Les deux mains caressent le saule telles un vent printanier,
Les deux pieds semblent marcher sur un bateau flottant,
Au sud, le carillon du soir se suspend au sommet de la tête,
Le grand son résonne dans le monde entier et se conforme au silence.
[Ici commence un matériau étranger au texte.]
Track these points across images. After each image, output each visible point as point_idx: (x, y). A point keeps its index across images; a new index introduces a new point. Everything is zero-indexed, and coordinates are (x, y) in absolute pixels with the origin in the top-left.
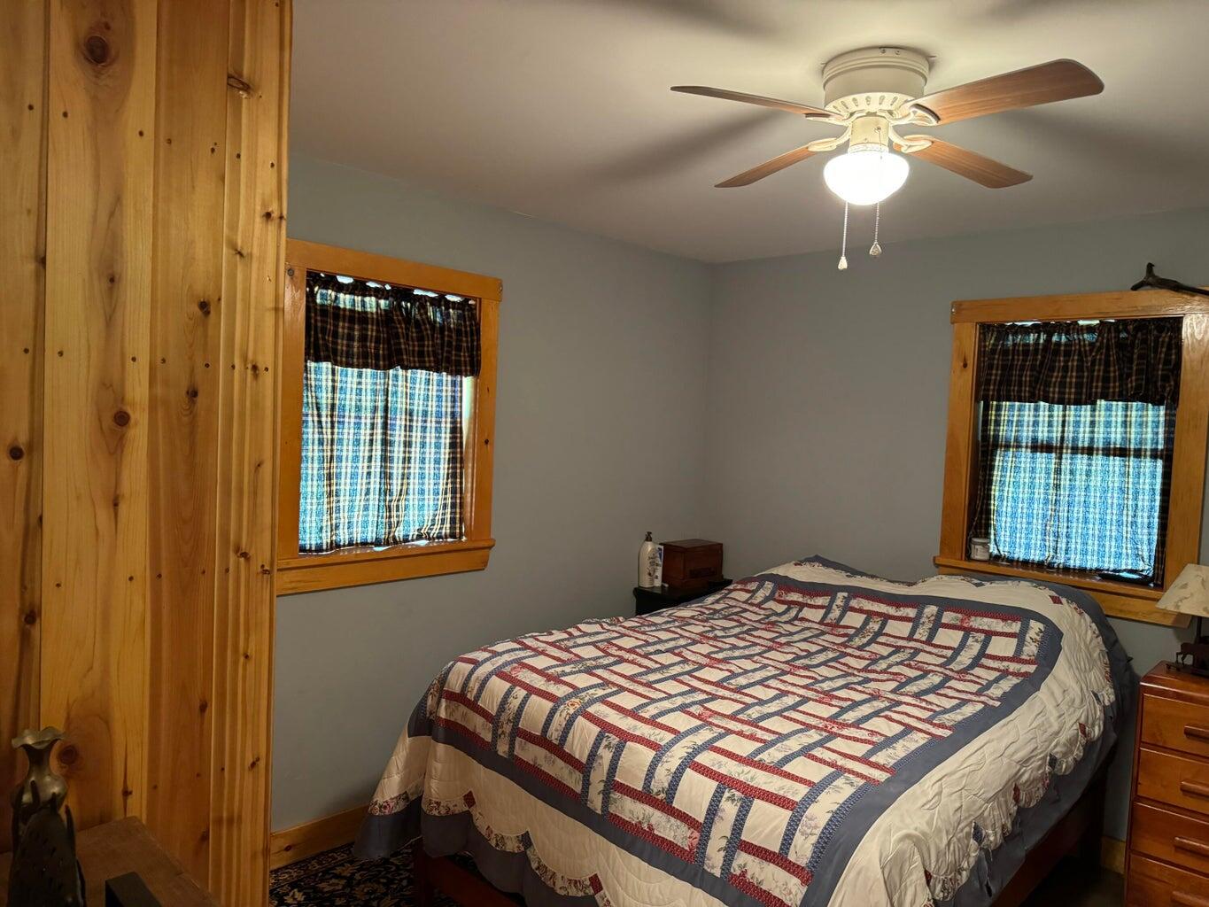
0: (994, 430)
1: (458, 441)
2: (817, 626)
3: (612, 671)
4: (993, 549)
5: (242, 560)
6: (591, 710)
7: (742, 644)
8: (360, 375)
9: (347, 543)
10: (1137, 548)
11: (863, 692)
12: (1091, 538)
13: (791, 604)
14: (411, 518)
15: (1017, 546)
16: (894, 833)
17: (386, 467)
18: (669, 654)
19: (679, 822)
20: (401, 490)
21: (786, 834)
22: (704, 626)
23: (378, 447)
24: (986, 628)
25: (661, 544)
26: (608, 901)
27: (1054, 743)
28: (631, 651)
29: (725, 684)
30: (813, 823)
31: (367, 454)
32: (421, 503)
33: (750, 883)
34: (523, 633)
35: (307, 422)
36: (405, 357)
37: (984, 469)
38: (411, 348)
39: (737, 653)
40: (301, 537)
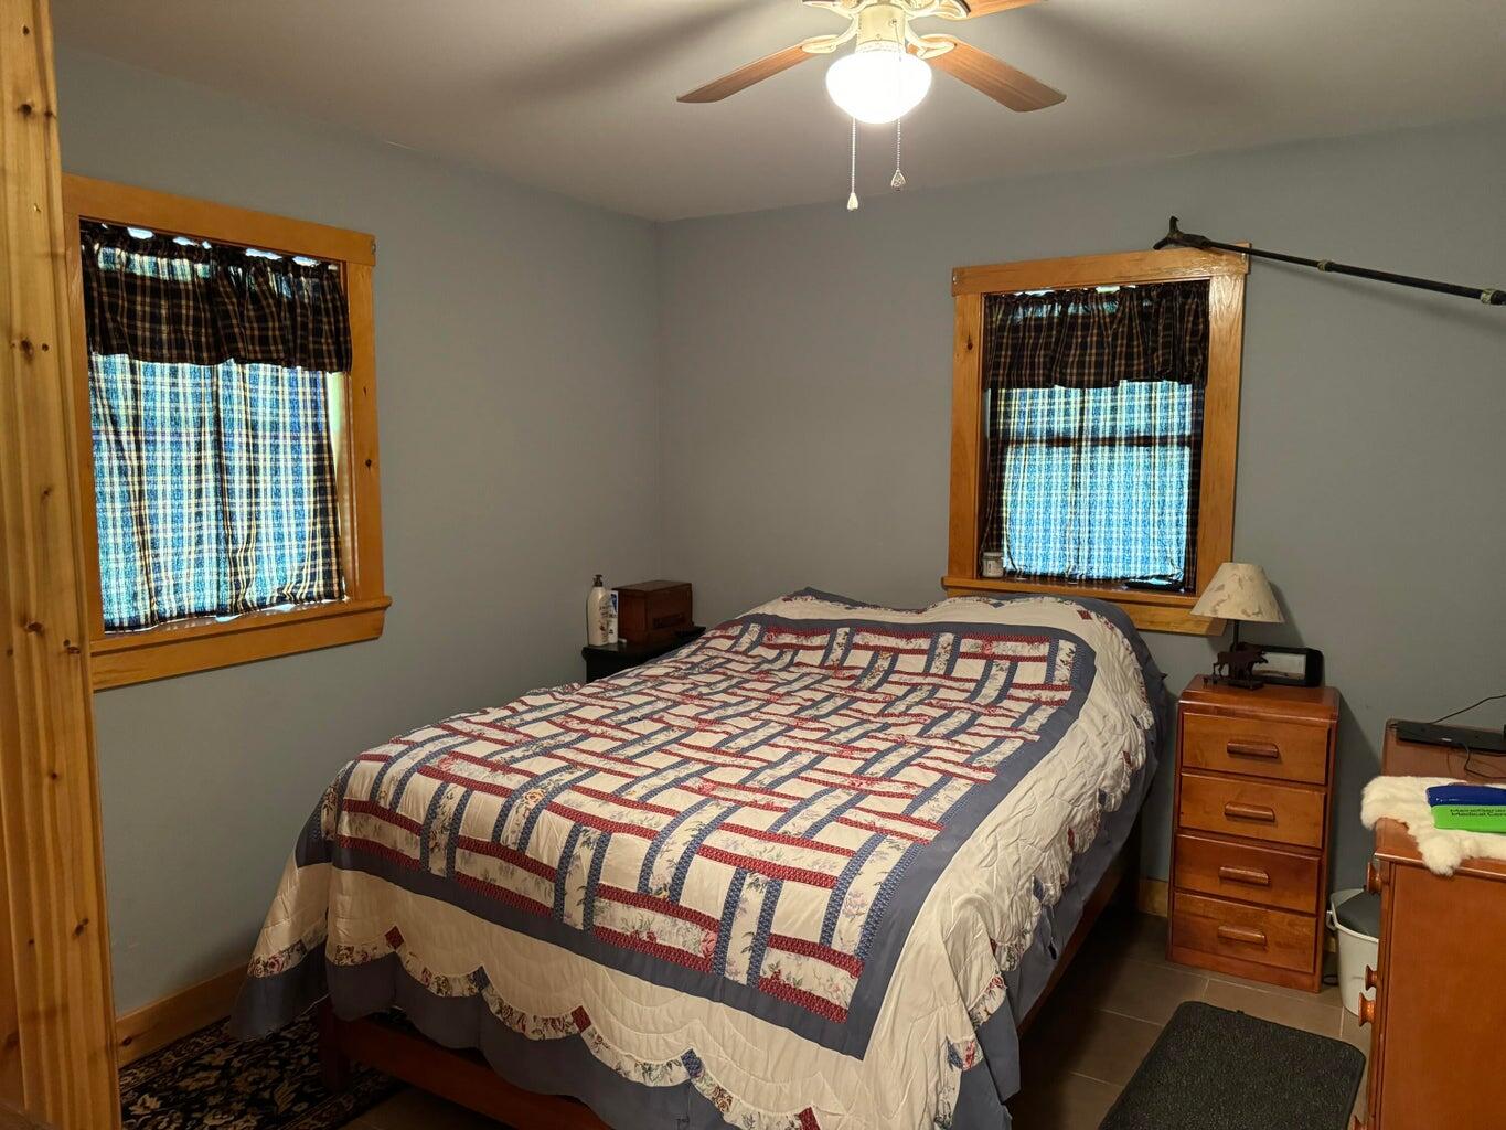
0: (1004, 424)
1: (327, 463)
2: (817, 670)
3: (577, 749)
4: (1007, 564)
5: (33, 635)
6: (559, 800)
7: (733, 700)
8: (174, 373)
9: (175, 614)
10: (1166, 551)
11: (887, 740)
12: (1115, 543)
13: (783, 648)
14: (267, 574)
15: (1034, 558)
16: (954, 899)
17: (224, 504)
18: (647, 722)
19: (688, 924)
20: (249, 535)
21: (827, 919)
22: (683, 684)
23: (209, 476)
24: (1010, 653)
25: (613, 589)
26: (599, 1037)
27: (1101, 777)
28: (597, 722)
29: (723, 749)
30: (859, 901)
31: (193, 486)
32: (279, 552)
33: (785, 985)
34: (449, 713)
35: (99, 443)
36: (240, 345)
37: (994, 470)
38: (248, 332)
39: (730, 711)
40: (104, 609)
Cela signifie que : les deux mains (两手 liǎng shǒu) doivent non seulement être aussi souples que des saules flottant au vent, mais plus important encore, elles doivent être animées par le vent du printemps (春风 chūn fēng) , elles sont passives, et le vent de printemps représente l’intention (意 yì). Les deux pieds ne doivent pas être figés, ils doivent avoir une capacité de mouvement, comme si l’on était sur un bateau, ce qui est évoqué dans le manuel des coups, « flottant et ondulant dans les vagues, léger en haut, lourd en bas, sans tomber ni se renverser ». La troisième phrase parle de la posture du corps, qui doit être droite, comme une cloche en cuivre suspendue dans un temple, diffusant des ondes sonores. Tandis que l’esprit doit être calme, l’intention doit être flexible, il ne faut pas penser à frapper quelqu’un, ni être trop attaché à un objectif, mais plutôt se laisser emporter par les grandes ondes sonores se diffusant dans l’espace.